### Übungstext:
Foto: Utopie-Präsentation im "Theater am Alten Markt". Die Sänger Melanie Kreuter und Caio Monteiro mit Stadtmodellfragmenten. © Martin Becker
Text:Andreas Falentin, am 30. April 2015
Mehr als ein Musiktheaterabend: Fast ein Jahr lang hat das Theater Bielefeld sich in die Stadt begeben, ihren Bürgern mit Mini-Ausstellungen und Workshops unkonventionelle Kommunikationsangebote gemacht, nach Utopien für die Stadt gesucht und versucht, partnerschaftlich welche zu entwickeln. Und diese jetzt zu präsentieren.

### Bereitgestelltes Material:
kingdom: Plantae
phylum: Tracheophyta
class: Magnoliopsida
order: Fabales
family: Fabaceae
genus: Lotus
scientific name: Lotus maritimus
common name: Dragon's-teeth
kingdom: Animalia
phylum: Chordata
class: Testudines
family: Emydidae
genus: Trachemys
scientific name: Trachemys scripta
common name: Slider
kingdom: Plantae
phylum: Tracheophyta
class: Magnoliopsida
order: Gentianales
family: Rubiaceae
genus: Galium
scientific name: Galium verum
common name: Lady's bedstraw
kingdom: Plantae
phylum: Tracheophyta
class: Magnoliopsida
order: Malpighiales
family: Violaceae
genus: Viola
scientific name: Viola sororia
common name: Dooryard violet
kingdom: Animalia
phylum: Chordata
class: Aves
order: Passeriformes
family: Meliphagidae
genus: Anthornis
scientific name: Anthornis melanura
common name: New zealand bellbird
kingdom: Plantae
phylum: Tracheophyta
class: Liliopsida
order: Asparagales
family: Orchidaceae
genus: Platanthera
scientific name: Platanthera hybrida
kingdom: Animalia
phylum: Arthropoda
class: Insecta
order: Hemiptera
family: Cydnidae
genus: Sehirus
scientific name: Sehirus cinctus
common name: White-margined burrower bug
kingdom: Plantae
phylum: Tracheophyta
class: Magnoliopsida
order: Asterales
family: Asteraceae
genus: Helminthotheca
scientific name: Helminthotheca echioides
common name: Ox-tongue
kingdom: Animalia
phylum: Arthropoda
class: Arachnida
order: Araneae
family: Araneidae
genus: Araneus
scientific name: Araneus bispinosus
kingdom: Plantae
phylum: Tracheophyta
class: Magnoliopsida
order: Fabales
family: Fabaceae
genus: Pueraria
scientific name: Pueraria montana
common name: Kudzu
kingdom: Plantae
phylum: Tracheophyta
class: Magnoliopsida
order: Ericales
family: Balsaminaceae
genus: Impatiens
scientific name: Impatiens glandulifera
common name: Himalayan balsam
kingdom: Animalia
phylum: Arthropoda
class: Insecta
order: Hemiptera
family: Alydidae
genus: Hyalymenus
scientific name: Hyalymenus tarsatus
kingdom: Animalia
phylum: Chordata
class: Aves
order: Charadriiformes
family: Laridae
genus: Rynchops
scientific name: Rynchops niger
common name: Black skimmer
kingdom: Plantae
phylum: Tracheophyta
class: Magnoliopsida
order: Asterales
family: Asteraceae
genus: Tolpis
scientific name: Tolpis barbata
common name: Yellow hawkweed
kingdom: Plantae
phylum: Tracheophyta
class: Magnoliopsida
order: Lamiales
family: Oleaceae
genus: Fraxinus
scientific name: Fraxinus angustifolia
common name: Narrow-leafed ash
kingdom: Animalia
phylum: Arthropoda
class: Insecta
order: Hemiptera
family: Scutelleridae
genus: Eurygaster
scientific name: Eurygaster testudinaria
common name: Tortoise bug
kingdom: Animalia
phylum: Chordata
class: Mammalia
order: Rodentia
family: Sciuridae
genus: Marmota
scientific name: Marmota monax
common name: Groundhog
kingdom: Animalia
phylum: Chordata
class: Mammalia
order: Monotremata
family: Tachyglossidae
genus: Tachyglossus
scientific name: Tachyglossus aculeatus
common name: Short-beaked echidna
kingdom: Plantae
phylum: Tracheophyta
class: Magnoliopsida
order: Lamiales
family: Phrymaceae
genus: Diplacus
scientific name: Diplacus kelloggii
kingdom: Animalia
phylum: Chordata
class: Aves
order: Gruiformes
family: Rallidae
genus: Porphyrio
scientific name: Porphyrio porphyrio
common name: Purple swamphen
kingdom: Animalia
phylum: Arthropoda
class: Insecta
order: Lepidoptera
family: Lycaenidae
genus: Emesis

### Deine Aufgabe:
Tausche bitte im Text über das Theater Bielefeld „Workshops“ gegen „Gesprächsrunden“ aus. Gib dann den Abschnitt wieder, beginnend mit „Foto: Utopie-Präsentation im“ und weiter bis einschließlich „jetzt zu präsentieren.“.

### Lösung der Aufgabe:
Foto: Utopie-Präsentation im "Theater am Alten Markt". Die Sänger Melanie Kreuter und Caio Monteiro mit Stadtmodellfragmenten. © Martin Becker
Text:Andreas Falentin, am 30. April 2015
Mehr als ein Musiktheaterabend: Fast ein Jahr lang hat das Theater Bielefeld sich in die Stadt begeben, ihren Bürgern mit Mini-Ausstellungen und Gesprächsrunden unkonventionelle Kommunikationsangebote gemacht, nach Utopien für die Stadt gesucht und versucht, partnerschaftlich welche zu entwickeln. Und diese jetzt zu präsentieren.